═══ RECORDS TO USE ═══

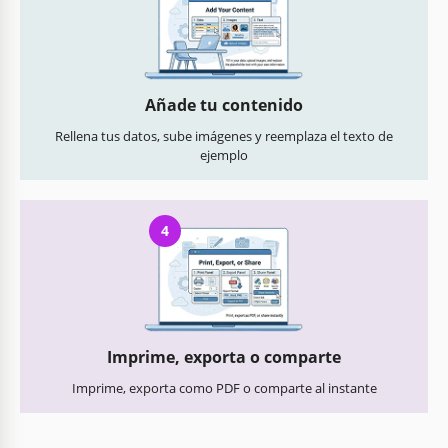
Añade tu contenido
Rellena tus datos, sube imágenes y reemplaza el texto de
ejemplo
4
Imprime, exporta o comparte
Imprime, exporta como PDF o comparte al instante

═══

• [WORK TO COMPLETE]: All of the entries above are to be transcribed word for word, with no pictures included.

• [TASK OUTPUT]:
Añade tu contenido
Rellena tus datos, sube imágenes y reemplaza el texto de
ejemplo
4
Imprime, exporta o comparte
Imprime, exporta como PDF o comparte al instante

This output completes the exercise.